Stored entries
>> Begin

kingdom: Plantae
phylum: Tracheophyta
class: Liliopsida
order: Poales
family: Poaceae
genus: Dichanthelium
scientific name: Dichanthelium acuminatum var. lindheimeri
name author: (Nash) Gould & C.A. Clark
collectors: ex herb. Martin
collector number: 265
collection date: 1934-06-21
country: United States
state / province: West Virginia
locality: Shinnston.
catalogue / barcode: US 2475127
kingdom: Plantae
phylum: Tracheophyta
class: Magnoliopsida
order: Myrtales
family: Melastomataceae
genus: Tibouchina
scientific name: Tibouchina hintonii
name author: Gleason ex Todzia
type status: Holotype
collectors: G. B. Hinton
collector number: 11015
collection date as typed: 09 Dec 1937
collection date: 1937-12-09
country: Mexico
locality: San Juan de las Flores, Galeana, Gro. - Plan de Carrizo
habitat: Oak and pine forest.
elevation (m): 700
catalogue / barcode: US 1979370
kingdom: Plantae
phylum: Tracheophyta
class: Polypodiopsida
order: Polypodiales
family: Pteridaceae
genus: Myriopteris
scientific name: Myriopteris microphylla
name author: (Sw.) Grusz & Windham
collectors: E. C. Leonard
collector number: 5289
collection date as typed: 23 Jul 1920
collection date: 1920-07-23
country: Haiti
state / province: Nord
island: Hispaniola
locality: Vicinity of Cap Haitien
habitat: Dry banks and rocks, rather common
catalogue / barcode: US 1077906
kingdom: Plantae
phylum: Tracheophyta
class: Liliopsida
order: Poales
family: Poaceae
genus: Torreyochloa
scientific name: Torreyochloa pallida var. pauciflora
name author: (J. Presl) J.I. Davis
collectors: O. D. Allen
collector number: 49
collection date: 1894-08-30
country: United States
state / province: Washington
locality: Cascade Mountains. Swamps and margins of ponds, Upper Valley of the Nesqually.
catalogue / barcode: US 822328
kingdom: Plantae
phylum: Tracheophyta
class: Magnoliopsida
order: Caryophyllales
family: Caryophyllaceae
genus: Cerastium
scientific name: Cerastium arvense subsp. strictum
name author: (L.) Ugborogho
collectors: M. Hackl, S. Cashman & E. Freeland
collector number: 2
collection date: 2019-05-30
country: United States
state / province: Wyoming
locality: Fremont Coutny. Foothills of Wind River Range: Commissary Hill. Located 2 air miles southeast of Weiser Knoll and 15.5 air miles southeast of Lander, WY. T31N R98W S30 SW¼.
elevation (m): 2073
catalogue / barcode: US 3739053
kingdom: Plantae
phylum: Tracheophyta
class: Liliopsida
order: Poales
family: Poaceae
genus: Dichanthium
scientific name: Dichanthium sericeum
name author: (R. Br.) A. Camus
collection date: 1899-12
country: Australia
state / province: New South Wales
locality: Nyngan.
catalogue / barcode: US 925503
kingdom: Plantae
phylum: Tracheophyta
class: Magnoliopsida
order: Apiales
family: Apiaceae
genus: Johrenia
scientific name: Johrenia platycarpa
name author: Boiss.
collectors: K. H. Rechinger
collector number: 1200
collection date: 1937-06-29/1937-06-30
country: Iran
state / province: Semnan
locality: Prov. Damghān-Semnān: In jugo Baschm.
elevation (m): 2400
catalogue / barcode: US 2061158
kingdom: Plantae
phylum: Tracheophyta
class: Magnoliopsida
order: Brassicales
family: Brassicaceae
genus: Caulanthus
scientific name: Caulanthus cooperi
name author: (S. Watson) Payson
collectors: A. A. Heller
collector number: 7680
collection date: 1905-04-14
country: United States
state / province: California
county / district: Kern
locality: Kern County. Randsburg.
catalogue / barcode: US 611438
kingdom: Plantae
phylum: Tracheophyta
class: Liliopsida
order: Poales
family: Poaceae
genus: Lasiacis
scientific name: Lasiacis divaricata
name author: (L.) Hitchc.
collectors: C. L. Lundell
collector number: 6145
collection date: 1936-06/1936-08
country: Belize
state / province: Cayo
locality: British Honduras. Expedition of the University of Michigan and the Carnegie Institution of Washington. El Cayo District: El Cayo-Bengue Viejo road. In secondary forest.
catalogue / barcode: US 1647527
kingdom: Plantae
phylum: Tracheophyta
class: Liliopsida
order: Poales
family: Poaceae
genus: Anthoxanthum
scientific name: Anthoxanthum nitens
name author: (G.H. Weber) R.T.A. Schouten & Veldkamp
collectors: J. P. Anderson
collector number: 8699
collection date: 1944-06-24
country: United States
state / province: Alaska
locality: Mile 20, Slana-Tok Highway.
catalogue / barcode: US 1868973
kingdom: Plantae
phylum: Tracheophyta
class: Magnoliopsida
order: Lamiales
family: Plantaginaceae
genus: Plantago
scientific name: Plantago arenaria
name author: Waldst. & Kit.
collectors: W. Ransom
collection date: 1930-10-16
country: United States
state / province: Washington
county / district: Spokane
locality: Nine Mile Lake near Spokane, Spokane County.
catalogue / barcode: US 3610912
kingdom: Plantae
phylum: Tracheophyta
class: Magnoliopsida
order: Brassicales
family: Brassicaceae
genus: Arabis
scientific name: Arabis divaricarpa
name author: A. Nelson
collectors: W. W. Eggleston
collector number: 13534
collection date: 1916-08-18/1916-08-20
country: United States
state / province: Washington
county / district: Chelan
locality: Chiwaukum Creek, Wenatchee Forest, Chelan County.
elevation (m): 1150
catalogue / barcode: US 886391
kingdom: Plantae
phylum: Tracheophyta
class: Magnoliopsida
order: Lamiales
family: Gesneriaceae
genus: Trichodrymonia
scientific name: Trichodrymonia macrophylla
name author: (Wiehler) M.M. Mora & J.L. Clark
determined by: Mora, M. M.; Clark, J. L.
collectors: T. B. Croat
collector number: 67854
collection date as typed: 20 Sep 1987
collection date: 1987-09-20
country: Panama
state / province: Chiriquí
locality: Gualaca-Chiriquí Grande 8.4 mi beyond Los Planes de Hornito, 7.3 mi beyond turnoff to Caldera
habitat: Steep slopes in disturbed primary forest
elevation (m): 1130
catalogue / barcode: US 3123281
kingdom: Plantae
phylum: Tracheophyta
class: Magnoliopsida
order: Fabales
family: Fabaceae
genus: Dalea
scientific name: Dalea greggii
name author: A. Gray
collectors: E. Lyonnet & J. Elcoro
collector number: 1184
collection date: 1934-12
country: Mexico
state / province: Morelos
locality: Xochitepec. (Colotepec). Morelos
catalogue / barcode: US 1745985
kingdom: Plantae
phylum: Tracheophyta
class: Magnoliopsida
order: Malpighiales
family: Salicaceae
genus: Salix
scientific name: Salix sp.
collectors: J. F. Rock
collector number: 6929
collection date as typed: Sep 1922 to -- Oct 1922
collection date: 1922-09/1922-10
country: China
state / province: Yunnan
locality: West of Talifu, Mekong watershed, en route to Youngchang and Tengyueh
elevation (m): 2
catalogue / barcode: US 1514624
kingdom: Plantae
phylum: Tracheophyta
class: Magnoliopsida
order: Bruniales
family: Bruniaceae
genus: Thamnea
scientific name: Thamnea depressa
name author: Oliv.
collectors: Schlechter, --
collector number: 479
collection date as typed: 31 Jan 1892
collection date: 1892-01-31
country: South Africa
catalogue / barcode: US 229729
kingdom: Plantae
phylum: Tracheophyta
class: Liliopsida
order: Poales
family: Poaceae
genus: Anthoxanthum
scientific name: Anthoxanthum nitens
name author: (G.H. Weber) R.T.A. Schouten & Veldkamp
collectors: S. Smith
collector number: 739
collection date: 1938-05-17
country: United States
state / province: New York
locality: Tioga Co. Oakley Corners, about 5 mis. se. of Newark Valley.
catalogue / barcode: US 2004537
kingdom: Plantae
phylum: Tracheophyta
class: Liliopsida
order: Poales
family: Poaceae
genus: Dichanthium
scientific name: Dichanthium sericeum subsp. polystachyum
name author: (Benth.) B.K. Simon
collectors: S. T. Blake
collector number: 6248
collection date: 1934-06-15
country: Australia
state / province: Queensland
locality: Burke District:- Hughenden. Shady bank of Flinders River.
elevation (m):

>> End

DIRECTIONS FOR THIS TASK
Arrange the lines from the beginning of the data up to and including the line containing "catalogue / barcode: US 2475127" as a numbered list, leaving out blank lines.

EXPECTED OUTPUT
1. kingdom: Plantae
2. phylum: Tracheophyta
3. class: Liliopsida
4. order: Poales
5. family: Poaceae
6. genus: Dichanthelium
7. scientific name: Dichanthelium acuminatum var. lindheimeri
8. name author: (Nash) Gould & C.A. Clark
9. collectors: ex herb. Martin
10. collector number: 265
11. collection date: 1934-06-21
12. country: United States
13. state / province: West Virginia
14. locality: Shinnston.
15. catalogue / barcode: US 2475127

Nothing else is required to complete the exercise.